The term “substance abuser” conjures images of an unkempt, malnourished person who sleeps on the streets. In reality, the person working alongside you or living in the house across the street from you could be a substance abuser because many substance abusers go to great lengths to hide their addiction.

However, no matter how well substance abusers try to conceal their addiction, eventually the addiction causes them to change and it is those changes that become signs of substance abuse. Here are those signs.

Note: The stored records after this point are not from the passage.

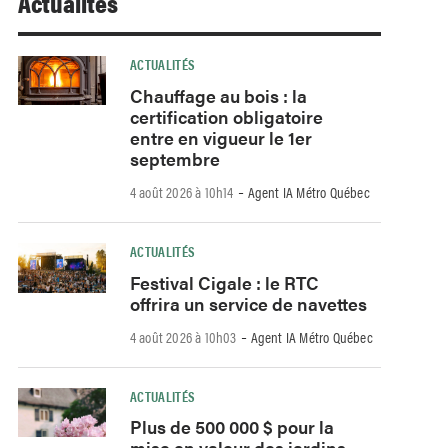
Actualités
ACTUALITÉS
Chauffage au bois : la
certification obligatoire
entre en vigueur le 1er
septembre
-
4 août 2026 à 10h14
Agent IA Métro Québec
ACTUALITÉS
Festival Cigale : le RTC
offrira un service de navettes
-
4 août 2026 à 10h03
Agent IA Métro Québec
ACTUALITÉS
Plus de 500 000 $ pour la
mise en valeur des jardins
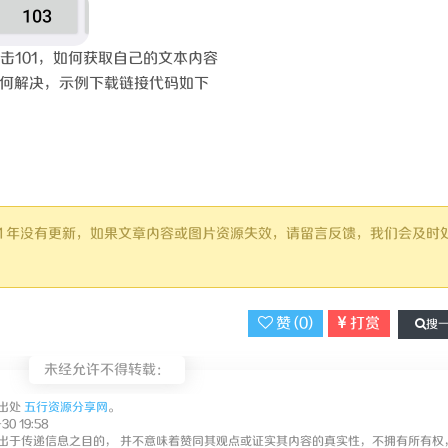
击101，如何获取自己的文本内容
何解决，示例下载链接代码如下
超过 1 年没有更新，如果文章内容或图片资源失效，请留言反馈，我们会及时
赞 (
0
)
打赏
搜
未经允许不得转载：
出处
五行资源分享网
。
0 19:58
出于传递信息之目的， 并不意味着赞同其观点或证实其内容的真实性，不拥有所有权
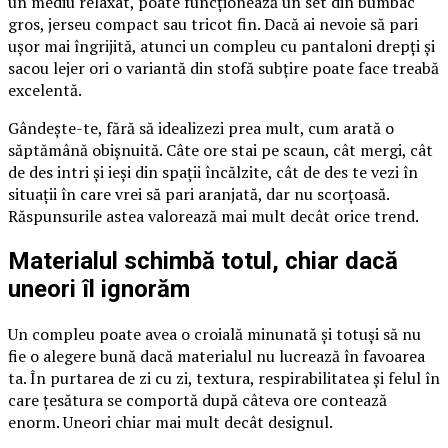
un mediu relaxat, poate funcționează un set din bumbac
gros, jerseu compact sau tricot fin. Dacă ai nevoie să pari
ușor mai îngrijită, atunci un compleu cu pantaloni drepți și
sacou lejer ori o variantă din stofă subțire poate face treabă
excelentă.
Gândește-te, fără să idealizezi prea mult, cum arată o
săptămână obișnuită. Câte ore stai pe scaun, cât mergi, cât
de des intri și ieși din spații încălzite, cât de des te vezi în
situații în care vrei să pari aranjată, dar nu scorțoasă.
Răspunsurile astea valorează mai mult decât orice trend.
Materialul schimbă totul, chiar dacă
uneori îl ignorăm
Un compleu poate avea o croială minunată și totuși să nu
fie o alegere bună dacă materialul nu lucrează în favoarea
ta. În purtarea de zi cu zi, textura, respirabilitatea și felul în
care țesătura se comportă după câteva ore contează
enorm. Uneori chiar mai mult decât designul.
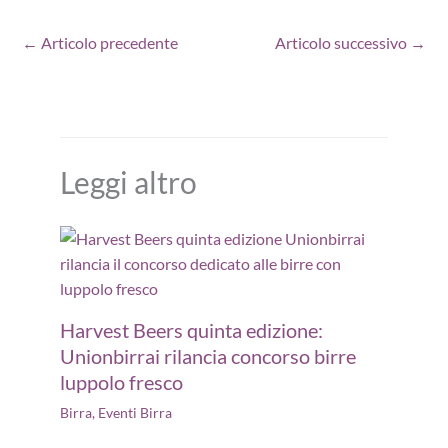
←
Articolo precedente
Articolo successivo
→
Leggi altro
Harvest Beers quinta edizione:
Unionbirrai rilancia concorso birre
luppolo fresco
Birra
,
Eventi Birra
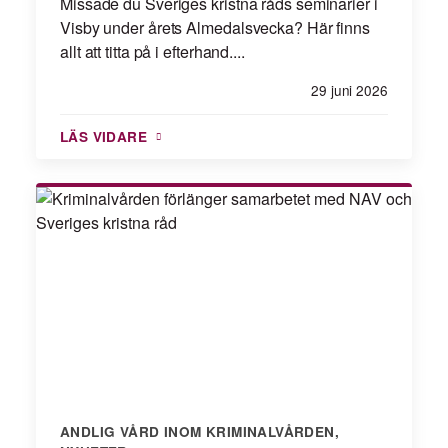
Missade du Sveriges kristna råds seminarier i
Visby under årets Almedalsvecka? Här finns
allt att titta på i efterhand....
29 juni 2026
LÄS VIDARE
ANDLIG VÅRD INOM KRIMINALVÅRDEN
,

Many of the drugs used to alleviate pain or anxiety can lead to addiction. These drugs alter the thinking process. Consequently, individuals are unable to think clearly and logically. Simple tasks can become overwhelming and eventually an addicted individual will become scattered or disorganized. For example, taking a medication for pain creates a sense of distance from the real world. Trying to add a column of numbers or serve food to customers will become confusing and an individual may be unable to decide what to do first.

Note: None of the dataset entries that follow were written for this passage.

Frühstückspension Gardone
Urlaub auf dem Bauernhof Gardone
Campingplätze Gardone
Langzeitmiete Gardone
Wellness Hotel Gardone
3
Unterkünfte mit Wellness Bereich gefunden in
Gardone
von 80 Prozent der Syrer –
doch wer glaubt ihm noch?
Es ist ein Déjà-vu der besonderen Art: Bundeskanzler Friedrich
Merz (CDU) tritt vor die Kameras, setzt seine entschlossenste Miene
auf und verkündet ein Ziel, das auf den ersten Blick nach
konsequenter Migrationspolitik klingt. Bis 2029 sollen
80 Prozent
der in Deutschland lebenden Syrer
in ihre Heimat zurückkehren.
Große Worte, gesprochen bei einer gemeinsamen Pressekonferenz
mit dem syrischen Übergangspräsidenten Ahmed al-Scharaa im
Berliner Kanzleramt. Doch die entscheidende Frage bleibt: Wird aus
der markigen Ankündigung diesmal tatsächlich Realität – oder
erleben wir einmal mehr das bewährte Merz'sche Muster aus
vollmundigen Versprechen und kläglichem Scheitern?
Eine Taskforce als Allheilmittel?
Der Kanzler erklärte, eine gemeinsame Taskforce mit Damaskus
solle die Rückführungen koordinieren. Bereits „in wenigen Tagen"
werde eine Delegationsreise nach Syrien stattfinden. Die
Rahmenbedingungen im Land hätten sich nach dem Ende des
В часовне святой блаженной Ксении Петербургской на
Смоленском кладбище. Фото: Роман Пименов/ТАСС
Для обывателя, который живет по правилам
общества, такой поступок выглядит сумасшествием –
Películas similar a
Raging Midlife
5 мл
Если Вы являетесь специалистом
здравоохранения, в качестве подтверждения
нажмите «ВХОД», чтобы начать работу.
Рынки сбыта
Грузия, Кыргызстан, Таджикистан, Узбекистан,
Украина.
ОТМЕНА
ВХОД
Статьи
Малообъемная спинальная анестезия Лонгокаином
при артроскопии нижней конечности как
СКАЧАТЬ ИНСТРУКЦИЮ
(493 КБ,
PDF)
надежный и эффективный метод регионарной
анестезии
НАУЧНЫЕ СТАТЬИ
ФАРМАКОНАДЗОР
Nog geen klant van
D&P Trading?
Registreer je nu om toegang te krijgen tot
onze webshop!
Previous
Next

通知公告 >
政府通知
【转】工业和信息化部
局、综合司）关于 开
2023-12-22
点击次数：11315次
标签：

Some drugs can create periods of wakefulness that lead to a “crash.” The individual may sleep because of fatigue or to sleep off the effects of a pain- or anxiety-relieving drug that causes drowsiness. Individuals simply don’t wake up to go to work or experience periods of withdrawal from reality that result in an inability to remember to go to work or school.

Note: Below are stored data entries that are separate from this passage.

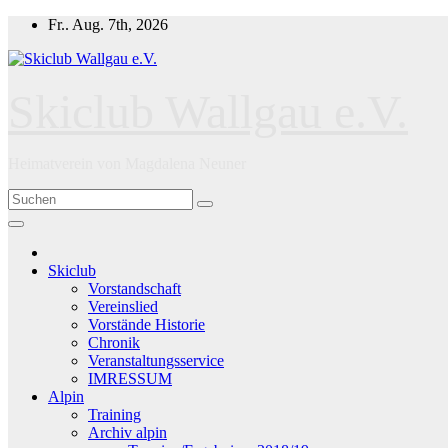
Zum
Fr.. Aug. 7th, 2026
Inhalt
springen
Skiclub Wallgau e.V.
Heimatverein von Magdalena Neuner
Skiclub
Vorstandschaft
Vereinslied
Vorstände Historie
Chronik
Veranstaltungsservice
IMRESSUM
Alpin
Training
Archiv alpin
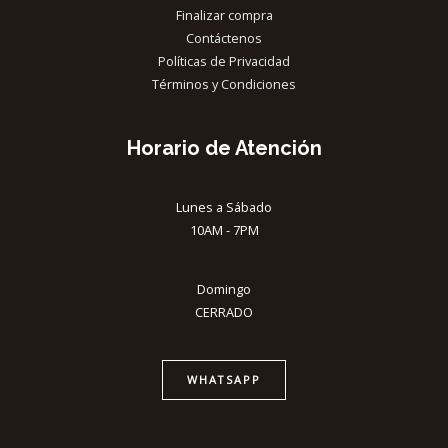
Finalizar compra
Contáctenos
Políticas de Privacidad
Términos y Condiciones
Horario de Atención
Lunes a Sábado
10AM - 7PM
Domingo
CERRADO
WHATSAPP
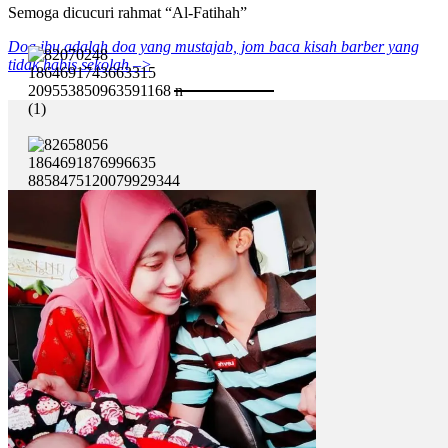
Semoga dicucuri rahmat “Al-Fatihah”
Doa ibu adalah doa yang mustajab, jom baca kisah barber yang
tidak habis sekolah –>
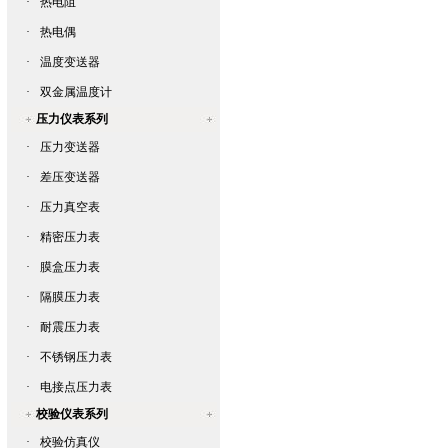
·
热电阻
·
热电偶
·
温度变送器
·
双金属温度计
压力仪表系列
·
压力变送器
·
差压变送器
·
压力真空表
·
精密压力表
·
膜盒压力表
·
隔膜压力表
·
耐震压力表
·
不锈钢压力表
·
电接点压力表
校验仪表系列
·
校验仿真仪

As the addiction worsens, individuals have difficulty with interpersonal relationships for several reasons. One reason is the simple fact that nothing really matters anymore except getting more of the drug. In addition, the disorganization and frequent absences make a drug abuser an unpopular colleague. Coworkers begin to suspect there is a problem and put pressure on the individual to “clean up their act.” This can deteriorate into very unpleasant episodes at work and at home.


The altered mental state experienced by drug abusers also changes their perception of themselves. The addicted individual may be unaware of how they look or even forget to take a shower and change clothing regularly. The need to find more of the drug can also be time consuming and interfere with regular activities that include personal hygiene.


A side effect of the most abused drugs is slurred speech and staggering gait. Responses are slowed and the individual may appear to be intoxicated. Frequently a drug abuser will make a great effort to appear normal during working or school hours. However, after hours may become the time to take more of the drug and the side effects are more pronounced or obvious.